Wednesday, 5 December 2007


Hi all. Here are some additional highlights from the latest Commitments of Traders report issued last Friday, Nov. 30:

- Overall, a happy picture for the seasonal equities trade seems to be forming from around here into the New Year. Happily, COTs Timer appears to have managed to convince "Helicopter" Ben to lower the Fed Funds rate, after some initial noises that he didn't want to play helicopter any more. You're welcome, world.

- As I mentioned Friday, my COTs U.S. Equity Composite Index is giving a second renewed bullish signal. And the "smart money" commercial traders in Dow Jones industrials futures and options are now also supremely bullish, giving my setup for this market a renewed bullish signal. Their net position is 50 percent above the signal line I use for this setup. Meaning: they're looking positively Christmasy.

- At the same time, the "dumb money" large speculators are really quite gloomy about the Russell 2000, judging by their rapidly growing net short position as a percentage of the total open interest. Their net position has fallen to 2.1 standard deviations below its 23-week moving average, triggering a renewed bullish signal for this setup.
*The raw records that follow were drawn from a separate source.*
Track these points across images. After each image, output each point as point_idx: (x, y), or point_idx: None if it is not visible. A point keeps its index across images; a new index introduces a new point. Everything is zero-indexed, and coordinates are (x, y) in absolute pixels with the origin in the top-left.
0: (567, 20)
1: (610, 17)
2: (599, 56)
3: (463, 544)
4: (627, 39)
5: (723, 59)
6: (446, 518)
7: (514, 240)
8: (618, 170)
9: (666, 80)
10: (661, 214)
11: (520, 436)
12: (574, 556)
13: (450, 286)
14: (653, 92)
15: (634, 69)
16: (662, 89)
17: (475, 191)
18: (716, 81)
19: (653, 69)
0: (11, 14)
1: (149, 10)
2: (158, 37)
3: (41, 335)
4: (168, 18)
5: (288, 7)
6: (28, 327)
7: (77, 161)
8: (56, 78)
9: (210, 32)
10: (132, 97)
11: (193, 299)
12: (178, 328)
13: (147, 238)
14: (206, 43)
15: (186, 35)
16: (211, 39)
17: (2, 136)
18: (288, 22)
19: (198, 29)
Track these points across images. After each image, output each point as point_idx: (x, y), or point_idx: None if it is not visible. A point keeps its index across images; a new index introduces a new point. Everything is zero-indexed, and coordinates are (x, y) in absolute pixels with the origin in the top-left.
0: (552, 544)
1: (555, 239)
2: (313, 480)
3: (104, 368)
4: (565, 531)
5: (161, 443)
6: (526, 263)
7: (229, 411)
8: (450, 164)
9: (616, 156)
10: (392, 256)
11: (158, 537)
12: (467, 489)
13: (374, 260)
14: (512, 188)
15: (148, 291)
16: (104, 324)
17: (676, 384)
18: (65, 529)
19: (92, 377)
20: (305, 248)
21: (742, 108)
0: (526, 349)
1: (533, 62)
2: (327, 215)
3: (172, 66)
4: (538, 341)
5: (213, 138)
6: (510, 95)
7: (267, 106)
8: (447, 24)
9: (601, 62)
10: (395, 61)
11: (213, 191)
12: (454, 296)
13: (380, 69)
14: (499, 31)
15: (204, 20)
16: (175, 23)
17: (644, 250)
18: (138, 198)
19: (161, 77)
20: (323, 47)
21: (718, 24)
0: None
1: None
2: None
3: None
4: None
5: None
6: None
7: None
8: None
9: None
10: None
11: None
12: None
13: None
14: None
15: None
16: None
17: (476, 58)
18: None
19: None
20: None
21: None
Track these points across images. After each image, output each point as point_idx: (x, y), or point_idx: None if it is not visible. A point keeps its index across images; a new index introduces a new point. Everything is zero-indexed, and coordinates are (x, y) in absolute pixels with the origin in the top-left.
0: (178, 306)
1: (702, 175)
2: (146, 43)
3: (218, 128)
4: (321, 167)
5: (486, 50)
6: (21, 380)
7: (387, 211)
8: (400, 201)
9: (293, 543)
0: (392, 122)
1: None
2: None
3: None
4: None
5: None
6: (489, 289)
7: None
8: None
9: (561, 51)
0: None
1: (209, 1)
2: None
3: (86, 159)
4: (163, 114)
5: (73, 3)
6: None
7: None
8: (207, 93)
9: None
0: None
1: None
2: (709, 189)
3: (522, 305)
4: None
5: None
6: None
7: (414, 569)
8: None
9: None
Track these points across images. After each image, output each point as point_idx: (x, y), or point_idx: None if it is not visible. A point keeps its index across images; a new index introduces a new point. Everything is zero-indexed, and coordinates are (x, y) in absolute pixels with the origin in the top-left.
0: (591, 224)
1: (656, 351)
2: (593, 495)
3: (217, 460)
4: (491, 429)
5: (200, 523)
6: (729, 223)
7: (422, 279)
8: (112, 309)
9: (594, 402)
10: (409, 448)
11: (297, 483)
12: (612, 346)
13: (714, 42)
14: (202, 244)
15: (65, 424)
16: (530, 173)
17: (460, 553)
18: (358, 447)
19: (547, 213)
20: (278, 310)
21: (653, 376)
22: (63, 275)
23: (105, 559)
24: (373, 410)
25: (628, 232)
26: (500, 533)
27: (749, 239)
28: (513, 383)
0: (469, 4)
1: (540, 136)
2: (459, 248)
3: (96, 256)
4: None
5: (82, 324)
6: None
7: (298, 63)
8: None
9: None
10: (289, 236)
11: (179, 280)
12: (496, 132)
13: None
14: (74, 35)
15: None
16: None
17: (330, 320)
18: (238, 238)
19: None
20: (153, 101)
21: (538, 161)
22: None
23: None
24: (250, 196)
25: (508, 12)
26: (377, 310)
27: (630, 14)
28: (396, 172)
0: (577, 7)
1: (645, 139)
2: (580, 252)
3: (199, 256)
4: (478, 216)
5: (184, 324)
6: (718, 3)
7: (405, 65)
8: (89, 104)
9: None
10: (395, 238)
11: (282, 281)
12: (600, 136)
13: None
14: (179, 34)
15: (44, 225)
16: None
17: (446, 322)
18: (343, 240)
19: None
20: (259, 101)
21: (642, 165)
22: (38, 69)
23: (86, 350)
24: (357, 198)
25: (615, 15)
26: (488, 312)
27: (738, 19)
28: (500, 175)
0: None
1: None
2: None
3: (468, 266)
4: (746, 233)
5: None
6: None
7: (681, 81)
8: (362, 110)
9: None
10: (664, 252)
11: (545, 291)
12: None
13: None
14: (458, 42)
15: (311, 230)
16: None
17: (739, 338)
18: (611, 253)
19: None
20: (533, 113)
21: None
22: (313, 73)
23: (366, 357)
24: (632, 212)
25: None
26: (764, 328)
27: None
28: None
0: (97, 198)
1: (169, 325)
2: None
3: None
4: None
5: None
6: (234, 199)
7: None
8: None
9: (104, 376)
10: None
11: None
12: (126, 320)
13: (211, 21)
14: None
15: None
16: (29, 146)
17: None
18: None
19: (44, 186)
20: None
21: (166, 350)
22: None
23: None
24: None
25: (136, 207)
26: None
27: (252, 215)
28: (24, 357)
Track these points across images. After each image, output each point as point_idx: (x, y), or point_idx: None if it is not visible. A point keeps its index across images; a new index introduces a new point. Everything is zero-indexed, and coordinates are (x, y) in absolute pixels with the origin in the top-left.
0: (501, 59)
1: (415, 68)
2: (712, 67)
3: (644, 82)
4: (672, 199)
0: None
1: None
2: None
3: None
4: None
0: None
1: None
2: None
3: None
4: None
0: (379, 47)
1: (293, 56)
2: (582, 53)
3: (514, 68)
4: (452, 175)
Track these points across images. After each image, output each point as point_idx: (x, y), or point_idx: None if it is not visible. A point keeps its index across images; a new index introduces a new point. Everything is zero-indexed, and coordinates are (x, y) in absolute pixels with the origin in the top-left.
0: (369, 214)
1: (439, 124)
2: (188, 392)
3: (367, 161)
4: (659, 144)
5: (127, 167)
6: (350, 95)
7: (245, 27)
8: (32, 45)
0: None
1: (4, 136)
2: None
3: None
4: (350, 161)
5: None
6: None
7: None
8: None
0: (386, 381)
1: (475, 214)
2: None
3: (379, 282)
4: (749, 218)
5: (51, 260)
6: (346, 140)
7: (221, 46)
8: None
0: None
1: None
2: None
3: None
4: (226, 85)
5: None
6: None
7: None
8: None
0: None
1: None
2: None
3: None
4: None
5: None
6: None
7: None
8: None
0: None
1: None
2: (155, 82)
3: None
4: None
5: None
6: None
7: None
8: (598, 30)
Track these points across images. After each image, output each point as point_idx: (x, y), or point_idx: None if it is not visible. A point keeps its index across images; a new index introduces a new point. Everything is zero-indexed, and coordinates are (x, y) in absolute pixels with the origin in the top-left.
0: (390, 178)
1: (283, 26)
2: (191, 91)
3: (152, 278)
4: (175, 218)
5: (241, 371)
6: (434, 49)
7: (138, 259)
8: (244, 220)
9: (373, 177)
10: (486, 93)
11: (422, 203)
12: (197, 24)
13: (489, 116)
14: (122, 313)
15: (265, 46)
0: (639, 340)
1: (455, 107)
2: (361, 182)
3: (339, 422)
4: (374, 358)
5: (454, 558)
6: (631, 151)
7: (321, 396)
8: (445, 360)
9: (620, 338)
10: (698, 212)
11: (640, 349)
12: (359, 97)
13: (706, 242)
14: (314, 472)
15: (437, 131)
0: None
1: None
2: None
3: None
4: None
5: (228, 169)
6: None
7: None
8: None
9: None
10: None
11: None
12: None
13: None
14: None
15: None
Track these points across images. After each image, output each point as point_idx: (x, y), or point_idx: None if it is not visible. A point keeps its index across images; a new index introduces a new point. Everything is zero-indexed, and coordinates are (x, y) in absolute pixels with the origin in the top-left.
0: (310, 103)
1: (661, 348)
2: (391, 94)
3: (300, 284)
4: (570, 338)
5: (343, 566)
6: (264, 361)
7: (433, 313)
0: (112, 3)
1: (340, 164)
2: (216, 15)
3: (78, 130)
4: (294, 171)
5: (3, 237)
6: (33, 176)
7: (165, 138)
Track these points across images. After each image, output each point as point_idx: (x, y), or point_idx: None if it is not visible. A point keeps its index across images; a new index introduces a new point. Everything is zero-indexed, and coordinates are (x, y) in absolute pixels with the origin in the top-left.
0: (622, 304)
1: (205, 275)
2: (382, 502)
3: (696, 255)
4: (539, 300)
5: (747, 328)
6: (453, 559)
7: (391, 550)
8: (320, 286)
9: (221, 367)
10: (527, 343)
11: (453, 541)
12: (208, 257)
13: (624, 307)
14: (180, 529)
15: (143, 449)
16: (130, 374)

- Could the high-flying Canadian dollar soon be due for a bounce? Even before it started correcting at the beginning of November, the "dumb money" large speculators were already cutting back on their all-time-high net long futures position (which peaked in early October). They've steadily reduced their net long position until it now stands just a hair above a new bullish signal.

- Similar situation for copper. Here, the large specs are building a large net short position, just as copper prices have collapsed. How do these guys stay in business? Not quite enough to flip this setup to bullish, but getting steadily closer.

- My COTs Agriculture Composite Index has fallen back to a less-than-stellar 0.37 reading, down from last week's 0.90, which had triggered a renewed bullish signal for this setup (which gives me signals for the DBA PowerShares Agriculture Fund).

- Sugar is looking sweet. (Yeah, I know, that's lame.) The commercial traders have suddenly shortened their net short position to a historically low figure, flipping my sugar setup to bullish.

Good luck this week. I'll be traveling for the next two weeks, so my next COTs update won't come Friday afternoon as usual, but more likely sometime over the weekend. But since this COTs stuff is so low-maintenance (see "How It Works: My 10-Minute Workweek" in the Navigation bar), my reports should continue more or less on schedule while I'm visiting with Mickey Mouse.


woyo said...


I am curious as to your sugar setup claiming a bullish signal right now.

You stated that the commercials have reduced their short position to a historic low, but as of the week of the signal - the commercials had 510,389 contracts short.

Looking at the past year this figure for Sugar #11, is well above the average for the rest of the year.

For the past 6 months, the commercials had around 450K short contracts on average and before that it was even less.

Note: I am just looking at Futures data, and not Futures and Options data.

Alex Roslin said...

Hi Woyo,

Thanks for your question. My sugar setup is based on the combined futures and options data, which is a different dataset than the futures-only set. Also, I use the net percentage of open interest position, not the number of contracts. These are the key differences.